Document structure recognition data:
-*-*-
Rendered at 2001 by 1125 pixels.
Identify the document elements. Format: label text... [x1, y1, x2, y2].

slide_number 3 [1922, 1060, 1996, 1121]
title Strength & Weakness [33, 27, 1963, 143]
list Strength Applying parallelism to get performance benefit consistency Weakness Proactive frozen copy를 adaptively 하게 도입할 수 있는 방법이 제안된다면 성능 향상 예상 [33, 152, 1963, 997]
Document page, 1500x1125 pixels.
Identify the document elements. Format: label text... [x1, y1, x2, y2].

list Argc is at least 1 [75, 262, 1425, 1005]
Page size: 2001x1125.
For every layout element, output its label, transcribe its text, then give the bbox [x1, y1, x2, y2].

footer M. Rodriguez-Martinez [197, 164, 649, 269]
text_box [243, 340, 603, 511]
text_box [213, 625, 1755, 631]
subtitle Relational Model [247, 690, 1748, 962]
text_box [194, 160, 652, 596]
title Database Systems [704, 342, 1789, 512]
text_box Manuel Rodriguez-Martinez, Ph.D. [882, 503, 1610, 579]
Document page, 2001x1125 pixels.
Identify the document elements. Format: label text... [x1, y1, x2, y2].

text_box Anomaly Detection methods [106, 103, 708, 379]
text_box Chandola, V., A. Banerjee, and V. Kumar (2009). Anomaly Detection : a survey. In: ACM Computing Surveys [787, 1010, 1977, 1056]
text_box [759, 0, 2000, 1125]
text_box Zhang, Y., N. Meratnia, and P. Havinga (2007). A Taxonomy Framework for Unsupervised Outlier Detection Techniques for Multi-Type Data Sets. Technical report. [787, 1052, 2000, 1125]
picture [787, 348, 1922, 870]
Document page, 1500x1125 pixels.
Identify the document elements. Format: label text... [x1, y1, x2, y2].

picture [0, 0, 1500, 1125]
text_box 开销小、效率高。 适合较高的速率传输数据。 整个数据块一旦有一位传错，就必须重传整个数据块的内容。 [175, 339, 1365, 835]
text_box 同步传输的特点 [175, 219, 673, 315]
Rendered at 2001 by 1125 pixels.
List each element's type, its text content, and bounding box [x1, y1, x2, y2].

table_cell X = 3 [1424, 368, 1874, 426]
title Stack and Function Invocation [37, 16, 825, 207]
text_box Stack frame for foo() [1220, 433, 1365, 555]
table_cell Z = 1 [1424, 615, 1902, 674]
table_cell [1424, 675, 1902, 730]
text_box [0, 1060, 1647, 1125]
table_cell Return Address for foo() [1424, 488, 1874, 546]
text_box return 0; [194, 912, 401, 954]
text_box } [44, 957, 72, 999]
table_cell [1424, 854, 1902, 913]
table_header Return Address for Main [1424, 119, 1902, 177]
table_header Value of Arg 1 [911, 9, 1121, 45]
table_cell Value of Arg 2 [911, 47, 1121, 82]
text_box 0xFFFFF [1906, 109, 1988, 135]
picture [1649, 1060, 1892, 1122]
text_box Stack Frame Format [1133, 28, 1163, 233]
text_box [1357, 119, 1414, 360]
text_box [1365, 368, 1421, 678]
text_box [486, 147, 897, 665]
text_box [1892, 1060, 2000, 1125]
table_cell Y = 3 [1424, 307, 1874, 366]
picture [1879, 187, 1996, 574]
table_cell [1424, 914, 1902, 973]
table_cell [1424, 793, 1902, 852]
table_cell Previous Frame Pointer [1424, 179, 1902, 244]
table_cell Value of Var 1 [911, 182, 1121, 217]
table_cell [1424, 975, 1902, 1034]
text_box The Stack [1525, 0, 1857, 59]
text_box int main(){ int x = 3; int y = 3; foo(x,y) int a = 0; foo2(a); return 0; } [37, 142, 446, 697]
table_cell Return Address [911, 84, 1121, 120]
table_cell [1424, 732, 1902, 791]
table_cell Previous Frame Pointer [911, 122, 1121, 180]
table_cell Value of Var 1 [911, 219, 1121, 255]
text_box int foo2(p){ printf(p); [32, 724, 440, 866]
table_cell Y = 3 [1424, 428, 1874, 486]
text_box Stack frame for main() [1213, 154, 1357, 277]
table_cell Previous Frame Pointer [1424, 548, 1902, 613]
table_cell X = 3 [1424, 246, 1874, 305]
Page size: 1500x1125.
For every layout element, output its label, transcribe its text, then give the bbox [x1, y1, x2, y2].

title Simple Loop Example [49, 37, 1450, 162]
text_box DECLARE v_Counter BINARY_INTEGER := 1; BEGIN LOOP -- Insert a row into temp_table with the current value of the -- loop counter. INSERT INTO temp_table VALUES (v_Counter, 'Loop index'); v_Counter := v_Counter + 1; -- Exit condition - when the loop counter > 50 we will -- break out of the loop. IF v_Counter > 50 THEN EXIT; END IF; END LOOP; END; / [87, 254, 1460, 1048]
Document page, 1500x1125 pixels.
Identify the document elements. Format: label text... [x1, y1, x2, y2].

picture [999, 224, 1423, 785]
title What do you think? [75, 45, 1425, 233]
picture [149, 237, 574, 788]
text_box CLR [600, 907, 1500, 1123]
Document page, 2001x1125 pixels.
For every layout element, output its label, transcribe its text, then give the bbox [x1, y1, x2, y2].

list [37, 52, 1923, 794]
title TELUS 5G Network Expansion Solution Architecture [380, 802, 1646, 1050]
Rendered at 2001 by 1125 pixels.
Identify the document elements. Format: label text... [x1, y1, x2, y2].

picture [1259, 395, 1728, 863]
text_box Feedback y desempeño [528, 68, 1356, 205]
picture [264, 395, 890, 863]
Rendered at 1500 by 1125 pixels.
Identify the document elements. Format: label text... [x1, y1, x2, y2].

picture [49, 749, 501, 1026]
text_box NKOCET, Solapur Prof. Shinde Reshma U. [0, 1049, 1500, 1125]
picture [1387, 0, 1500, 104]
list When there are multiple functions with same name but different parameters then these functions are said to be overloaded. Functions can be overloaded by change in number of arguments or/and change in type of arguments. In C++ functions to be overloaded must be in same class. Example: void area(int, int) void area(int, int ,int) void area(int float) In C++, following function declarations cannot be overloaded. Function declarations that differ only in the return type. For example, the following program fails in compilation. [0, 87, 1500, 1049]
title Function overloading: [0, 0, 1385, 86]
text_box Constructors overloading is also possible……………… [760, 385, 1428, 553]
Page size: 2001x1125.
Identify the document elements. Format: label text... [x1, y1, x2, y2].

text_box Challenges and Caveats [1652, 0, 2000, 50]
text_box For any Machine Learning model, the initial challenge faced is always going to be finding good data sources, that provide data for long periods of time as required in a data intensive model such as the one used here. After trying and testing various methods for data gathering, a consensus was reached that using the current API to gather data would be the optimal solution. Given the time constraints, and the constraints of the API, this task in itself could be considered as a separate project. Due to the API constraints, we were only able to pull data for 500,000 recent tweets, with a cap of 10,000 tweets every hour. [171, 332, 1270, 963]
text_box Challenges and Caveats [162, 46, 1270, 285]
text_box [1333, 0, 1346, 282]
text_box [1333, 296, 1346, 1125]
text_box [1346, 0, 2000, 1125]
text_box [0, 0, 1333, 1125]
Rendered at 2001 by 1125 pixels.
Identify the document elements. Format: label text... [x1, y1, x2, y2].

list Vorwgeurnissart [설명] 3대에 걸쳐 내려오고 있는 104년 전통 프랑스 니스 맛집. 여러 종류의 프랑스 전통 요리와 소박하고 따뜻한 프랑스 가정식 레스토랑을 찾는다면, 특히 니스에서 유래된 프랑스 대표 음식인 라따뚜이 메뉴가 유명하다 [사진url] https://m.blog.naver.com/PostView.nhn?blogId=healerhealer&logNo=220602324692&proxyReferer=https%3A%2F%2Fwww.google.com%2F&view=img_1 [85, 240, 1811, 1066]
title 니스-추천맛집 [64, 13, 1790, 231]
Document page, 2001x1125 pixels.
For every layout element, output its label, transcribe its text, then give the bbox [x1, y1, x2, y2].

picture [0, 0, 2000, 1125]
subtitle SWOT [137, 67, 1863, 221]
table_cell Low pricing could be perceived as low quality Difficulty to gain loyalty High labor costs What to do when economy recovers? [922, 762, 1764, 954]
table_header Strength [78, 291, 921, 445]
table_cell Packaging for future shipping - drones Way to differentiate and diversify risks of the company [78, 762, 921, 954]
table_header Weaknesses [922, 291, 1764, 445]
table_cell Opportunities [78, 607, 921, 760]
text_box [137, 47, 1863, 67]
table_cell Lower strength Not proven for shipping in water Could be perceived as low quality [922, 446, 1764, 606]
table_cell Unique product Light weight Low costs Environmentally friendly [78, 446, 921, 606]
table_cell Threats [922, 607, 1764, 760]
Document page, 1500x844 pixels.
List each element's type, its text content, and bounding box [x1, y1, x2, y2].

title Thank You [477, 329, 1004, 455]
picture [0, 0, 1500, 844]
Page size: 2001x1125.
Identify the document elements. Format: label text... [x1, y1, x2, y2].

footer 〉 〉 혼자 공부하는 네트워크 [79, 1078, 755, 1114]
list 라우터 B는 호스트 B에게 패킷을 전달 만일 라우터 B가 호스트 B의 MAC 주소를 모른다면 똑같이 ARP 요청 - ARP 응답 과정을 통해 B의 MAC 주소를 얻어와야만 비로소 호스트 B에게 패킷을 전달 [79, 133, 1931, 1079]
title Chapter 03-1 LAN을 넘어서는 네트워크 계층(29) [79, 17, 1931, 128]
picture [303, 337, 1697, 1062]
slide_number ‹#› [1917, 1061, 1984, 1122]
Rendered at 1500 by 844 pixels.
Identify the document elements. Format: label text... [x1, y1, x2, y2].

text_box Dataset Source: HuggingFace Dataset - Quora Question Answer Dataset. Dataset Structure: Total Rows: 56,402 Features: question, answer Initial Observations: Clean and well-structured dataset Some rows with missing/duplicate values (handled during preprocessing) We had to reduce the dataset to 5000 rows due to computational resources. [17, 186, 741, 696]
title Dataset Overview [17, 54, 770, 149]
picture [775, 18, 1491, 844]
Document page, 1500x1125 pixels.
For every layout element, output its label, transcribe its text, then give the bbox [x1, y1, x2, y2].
-*-*-
PROBLEM TO SOLVE:
Copy word for word the stretch of entries above from the line that has "Page size: 1500x1125." through the line that has "Rendered at 1500 by 1125 pixels.", both ends included, and nothing outside it.

WRITTEN SOLUTION:
Page size: 1500x1125.
For every layout element, output its label, transcribe its text, then give the bbox [x1, y1, x2, y2].

title Simple Loop Example [49, 37, 1450, 162]
text_box DECLARE v_Counter BINARY_INTEGER := 1; BEGIN LOOP -- Insert a row into temp_table with the current value of the -- loop counter. INSERT INTO temp_table VALUES (v_Counter, 'Loop index'); v_Counter := v_Counter + 1; -- Exit condition - when the loop counter > 50 we will -- break out of the loop. IF v_Counter > 50 THEN EXIT; END IF; END LOOP; END; / [87, 254, 1460, 1048]
Document page, 1500x1125 pixels.
Identify the document elements. Format: label text... [x1, y1, x2, y2].

picture [999, 224, 1423, 785]
title What do you think? [75, 45, 1425, 233]
picture [149, 237, 574, 788]
text_box CLR [600, 907, 1500, 1123]
Document page, 2001x1125 pixels.
For every layout element, output its label, transcribe its text, then give the bbox [x1, y1, x2, y2].

list [37, 52, 1923, 794]
title TELUS 5G Network Expansion Solution Architecture [380, 802, 1646, 1050]
Rendered at 2001 by 1125 pixels.
Identify the document elements. Format: label text... [x1, y1, x2, y2].

picture [1259, 395, 1728, 863]
text_box Feedback y desempeño [528, 68, 1356, 205]
picture [264, 395, 890, 863]
Rendered at 1500 by 1125 pixels.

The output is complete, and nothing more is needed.